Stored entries
____________________
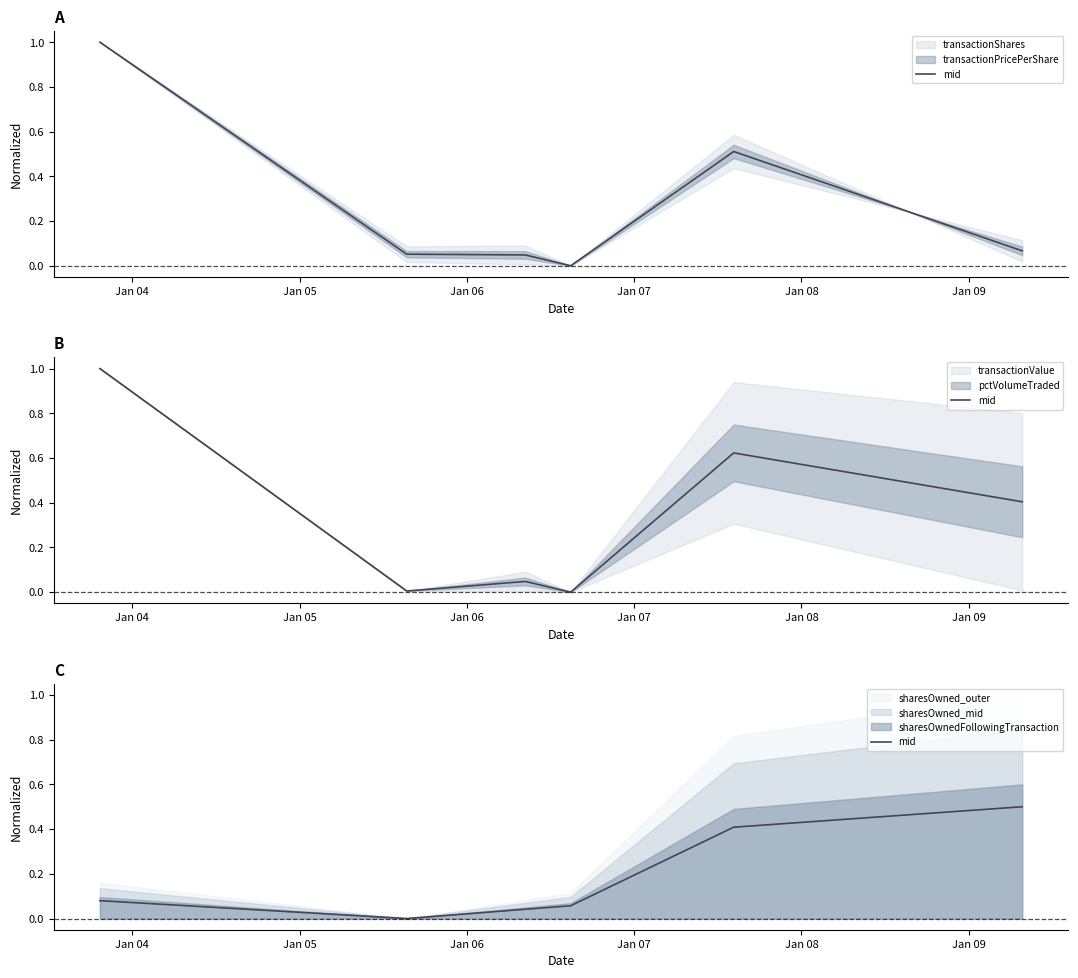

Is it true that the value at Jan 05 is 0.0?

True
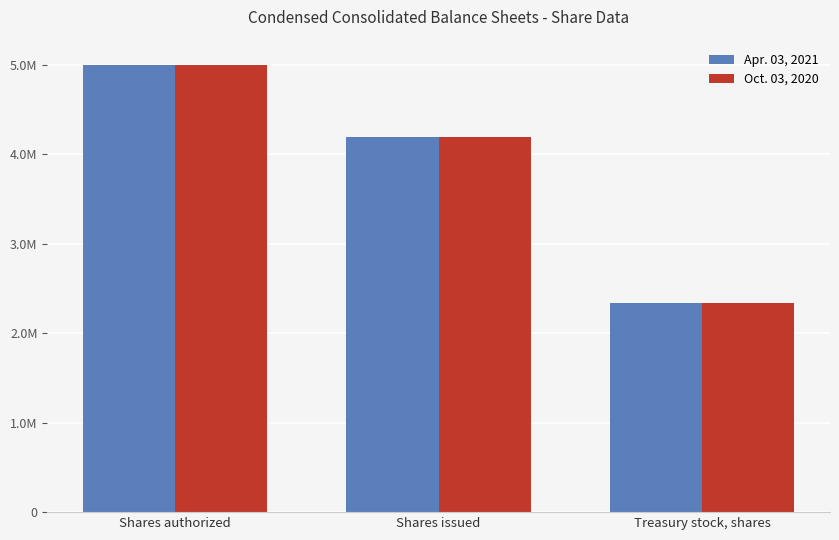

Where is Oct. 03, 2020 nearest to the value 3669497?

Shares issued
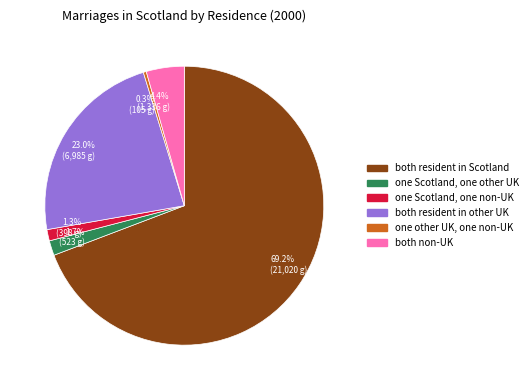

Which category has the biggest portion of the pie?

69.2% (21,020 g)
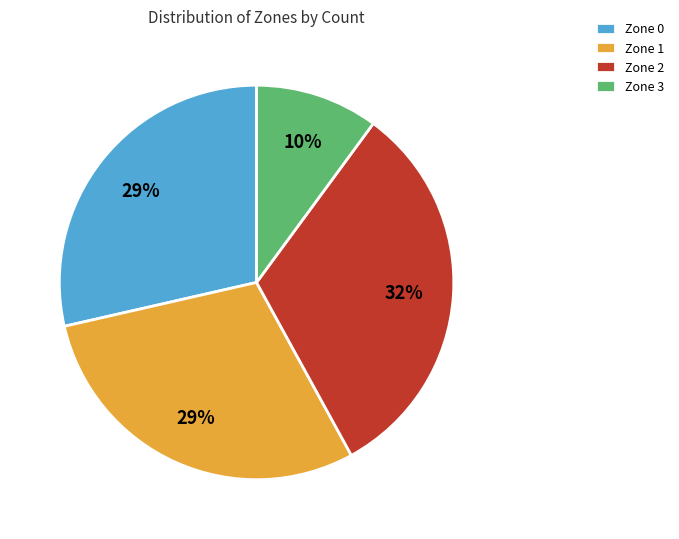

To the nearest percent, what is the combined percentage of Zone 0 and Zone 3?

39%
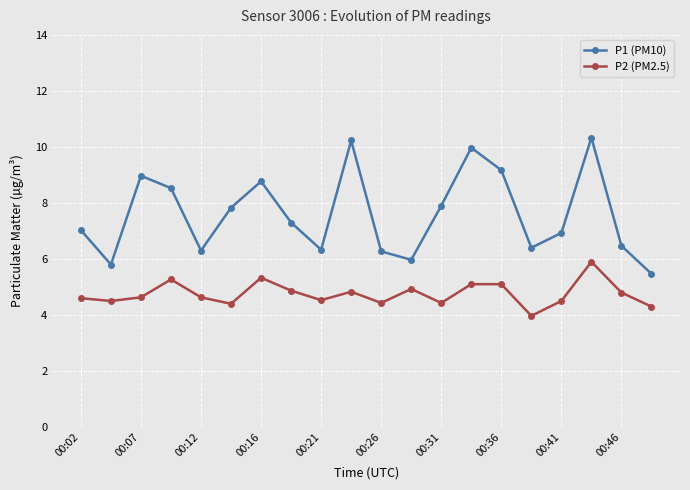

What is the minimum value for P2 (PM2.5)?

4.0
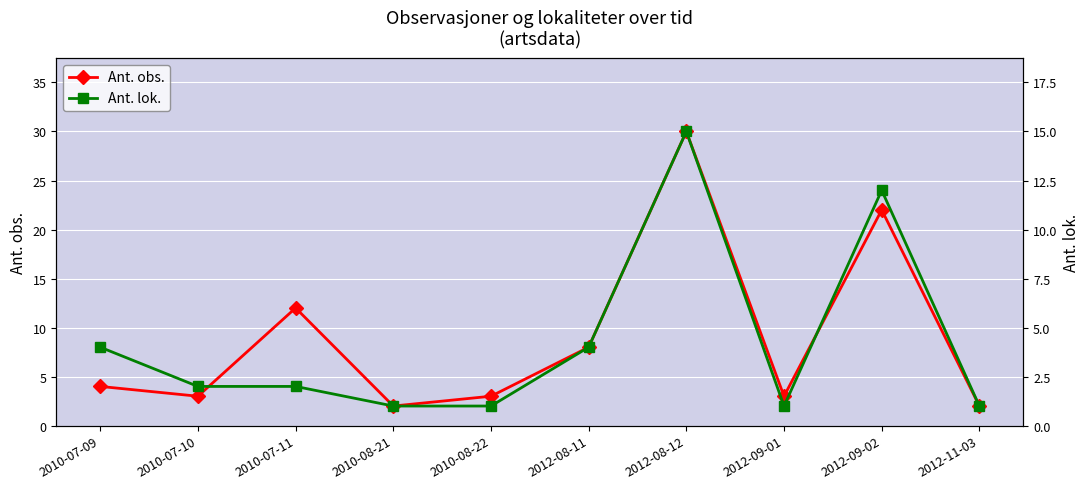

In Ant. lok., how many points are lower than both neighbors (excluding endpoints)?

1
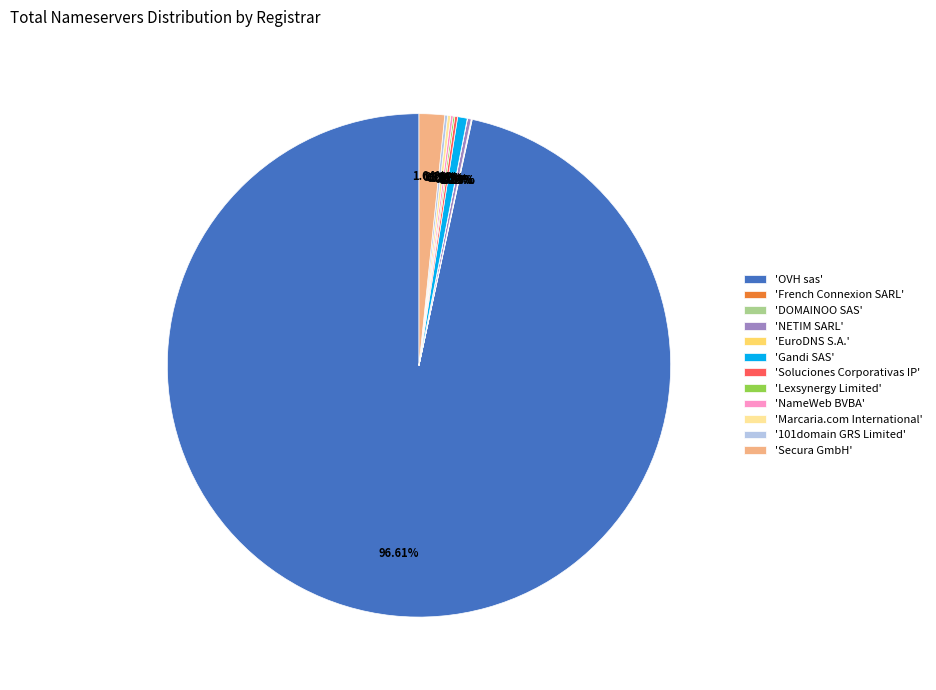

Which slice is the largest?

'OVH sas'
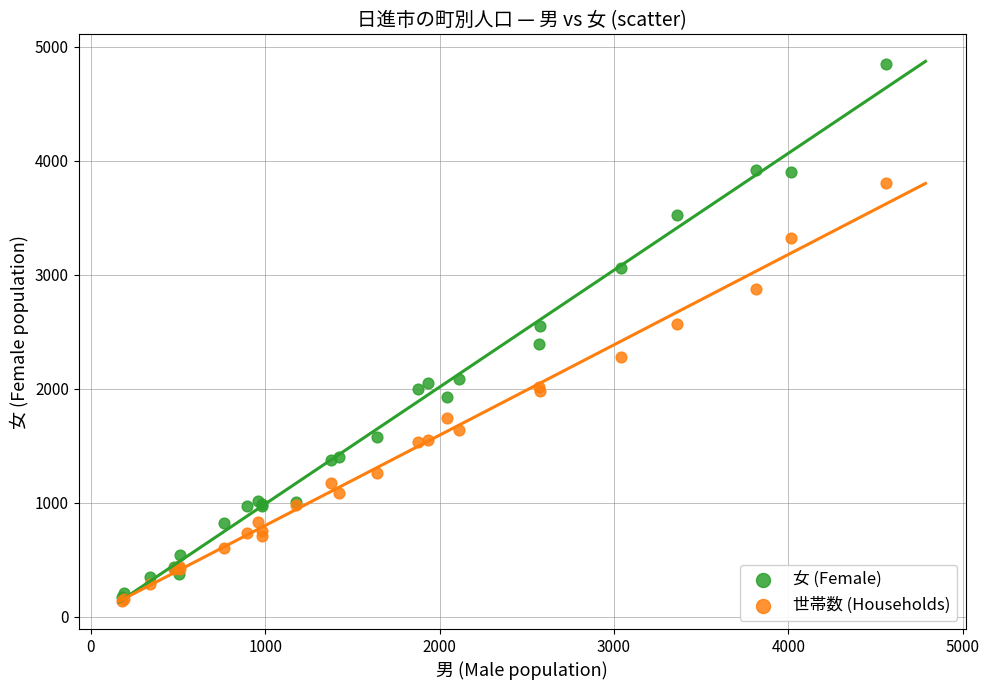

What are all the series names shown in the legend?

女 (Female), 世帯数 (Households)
____________________
Please pull out every line of text from all the entries above and reproduce each one unchanged, leaving out the pictures.

- Written answer:
Is it true that the value at Jan 05 is 0.0?

True

Where is Oct. 03, 2020 nearest to the value 3669497?

Shares issued

Which category has the biggest portion of the pie?

69.2% (21,020 g)

To the nearest percent, what is the combined percentage of Zone 0 and Zone 3?

39%

What is the minimum value for P2 (PM2.5)?

4.0

In Ant. lok., how many points are lower than both neighbors (excluding endpoints)?

1

Which slice is the largest?

'OVH sas'

What are all the series names shown in the legend?

女 (Female), 世帯数 (Households)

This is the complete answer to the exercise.